The hands of a wristwatch are joined to their pinion shafts with an interference fit. However, before the hands can be installed, the precise location of the watch face must be determined. That's because the height of the face inside the case can vary by several microns, due to tolerance buildups. If the hands are pressed too far, the watch could be damaged. To get this critical measurement, watchmakers use laser sensors.
Laser sensors work like any photoelectric sensor, except that the emitter is a laser instead of an LED, says Wayne Meyer, product manager for SICK Inc. (Bloomington, MN). Like all photoelectrics, laser sensors can operate in opposed, proximity and retroreflective modes. And, like all photoelectrics, laser sensors can be used to detect parts or part features in switching, counting and error-proofing applications.
However, laser sensors have distinct advantages over other photoelectric sensors, thanks to the unique qualities of their light source. Lasers produce high-energy light in a tightly focused, highly collimated beam. This enables laser sensors to detect very small objects at long distances, and it lets engineers set precise switching points. The dense, powerful beam cuts through airborne particulates better than other light sources. In addition, lasers produce a clearly visible spot or line of light, which helps with aiming the sensor.
"Laser sensors can detect an increment as small as 2 microns and do it very quickly-as fast as 300 microseconds," says Stephen Petronio, photoelectric product manager at Baumer Electric (Southington, CT).
These sensors can detect almost any material, including metal, plastic, rubber, wood and textiles. The material can be shiny or dull, light or dark, smooth or rough. Like all photoelectric sensors, however, laser sensors may have difficulty detecting transparent objects.
Besides object-detection applications, laser sensors can be used to measure distances or dimensions in gauging, inspection and positioning applications. Capable of measuring objects or distances with micron-level accuracy, these sensors have different receivers than object-detection sensors. Some models have a linear receiver that measures the angle of the light reflected back to the sensor. The sensor then determines the distance to the target through triangulation. Other models, known as time-of-flight sensors, calculate target distance by measuring how much time it takes for the laser light to get to and from an object.
"Triangulation sensors are used to measure short distances, as in assembly applications," says Meyer. "Time-of-flight sensors are used to measure long distances, as in material handling applications."
The range of laser sensors varies widely. Depending on the laser, receiver, application and sensing mode, the sensor's maximum range can be anywhere from 16 millimeters to 60 meters.
Assemblers need not be overly concerned with eye safety when using laser sensors, says Jeffrey Curtis, senior applications engineer with Banner Engineering Corp. (Minneapolis). The emitter is a Class 1 or Class 2 laser. A Class 1 laser does not produce optical radiation that is harmful to the human eye. A Class 2 laser is a little more powerful. Because of its brightness, a Class 2 laser is too dazzling to stare into for extended periods. However, momentary viewing is not considered hazardous.

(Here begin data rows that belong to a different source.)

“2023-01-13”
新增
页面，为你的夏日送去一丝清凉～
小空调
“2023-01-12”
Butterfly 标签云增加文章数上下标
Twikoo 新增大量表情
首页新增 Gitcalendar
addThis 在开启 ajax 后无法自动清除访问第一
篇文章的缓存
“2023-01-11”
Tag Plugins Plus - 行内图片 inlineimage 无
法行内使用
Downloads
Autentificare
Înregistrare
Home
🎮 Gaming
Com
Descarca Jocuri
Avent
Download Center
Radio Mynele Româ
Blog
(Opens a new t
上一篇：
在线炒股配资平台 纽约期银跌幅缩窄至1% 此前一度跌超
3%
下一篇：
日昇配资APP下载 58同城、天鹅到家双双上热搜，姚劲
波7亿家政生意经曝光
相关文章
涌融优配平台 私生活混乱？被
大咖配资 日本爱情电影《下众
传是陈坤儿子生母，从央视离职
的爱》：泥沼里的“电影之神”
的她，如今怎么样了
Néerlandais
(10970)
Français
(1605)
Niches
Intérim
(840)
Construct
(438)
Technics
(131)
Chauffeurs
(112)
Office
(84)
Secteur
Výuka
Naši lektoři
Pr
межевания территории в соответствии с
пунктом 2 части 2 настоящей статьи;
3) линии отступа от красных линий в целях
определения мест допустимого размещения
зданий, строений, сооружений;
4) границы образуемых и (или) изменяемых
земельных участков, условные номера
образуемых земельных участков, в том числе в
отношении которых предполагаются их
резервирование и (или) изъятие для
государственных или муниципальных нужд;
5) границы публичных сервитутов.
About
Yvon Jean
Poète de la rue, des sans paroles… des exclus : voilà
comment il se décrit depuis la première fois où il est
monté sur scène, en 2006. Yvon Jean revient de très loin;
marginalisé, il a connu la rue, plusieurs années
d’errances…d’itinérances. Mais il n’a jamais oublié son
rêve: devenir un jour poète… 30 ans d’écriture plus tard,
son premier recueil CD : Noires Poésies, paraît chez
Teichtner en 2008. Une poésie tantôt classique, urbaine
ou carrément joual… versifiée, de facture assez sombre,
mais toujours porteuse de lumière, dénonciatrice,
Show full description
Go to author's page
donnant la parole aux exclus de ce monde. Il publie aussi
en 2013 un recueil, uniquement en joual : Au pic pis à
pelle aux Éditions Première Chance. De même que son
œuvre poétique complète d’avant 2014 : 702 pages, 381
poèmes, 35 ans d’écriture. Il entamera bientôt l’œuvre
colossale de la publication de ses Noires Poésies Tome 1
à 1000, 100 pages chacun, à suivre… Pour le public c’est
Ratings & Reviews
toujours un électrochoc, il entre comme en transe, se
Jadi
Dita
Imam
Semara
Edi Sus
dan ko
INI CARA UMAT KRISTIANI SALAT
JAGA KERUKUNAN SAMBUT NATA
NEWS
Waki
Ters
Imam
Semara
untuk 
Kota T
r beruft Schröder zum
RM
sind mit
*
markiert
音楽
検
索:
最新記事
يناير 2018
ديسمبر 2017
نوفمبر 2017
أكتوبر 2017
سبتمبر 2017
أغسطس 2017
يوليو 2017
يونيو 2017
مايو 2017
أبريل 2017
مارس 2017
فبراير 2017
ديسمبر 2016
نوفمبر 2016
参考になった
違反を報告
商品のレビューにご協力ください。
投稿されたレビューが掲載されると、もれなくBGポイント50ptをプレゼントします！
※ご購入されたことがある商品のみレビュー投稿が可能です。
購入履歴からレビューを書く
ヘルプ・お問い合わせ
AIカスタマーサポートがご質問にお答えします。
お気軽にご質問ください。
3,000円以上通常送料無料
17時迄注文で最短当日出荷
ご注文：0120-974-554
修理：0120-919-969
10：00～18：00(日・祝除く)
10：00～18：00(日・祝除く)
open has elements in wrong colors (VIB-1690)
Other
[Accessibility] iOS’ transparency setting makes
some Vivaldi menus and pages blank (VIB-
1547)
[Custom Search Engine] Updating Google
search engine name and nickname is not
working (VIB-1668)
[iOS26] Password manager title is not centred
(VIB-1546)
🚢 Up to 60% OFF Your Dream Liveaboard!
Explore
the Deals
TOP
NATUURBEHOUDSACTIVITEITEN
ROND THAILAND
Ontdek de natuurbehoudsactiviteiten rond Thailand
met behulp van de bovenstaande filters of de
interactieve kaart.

When ordering a laser sensor, engineers should specify: the target material; target range; sensor resolution (the smallest distance or dimension the sensor must detect); footprint and mounting requirements; output signal; target speed; response time; environmental protection requirements; and connection requirements.
Ironically, the narrow focus of the laser can be the sensor's undoing in the wrong application, warns Meyer. For example, if there's excessive vibration or backlash in the positioning system, the laser could pass nearby the target without detecting it. In this case, a standard photoelectric sensor with a wide beam pattern would be more appropriate.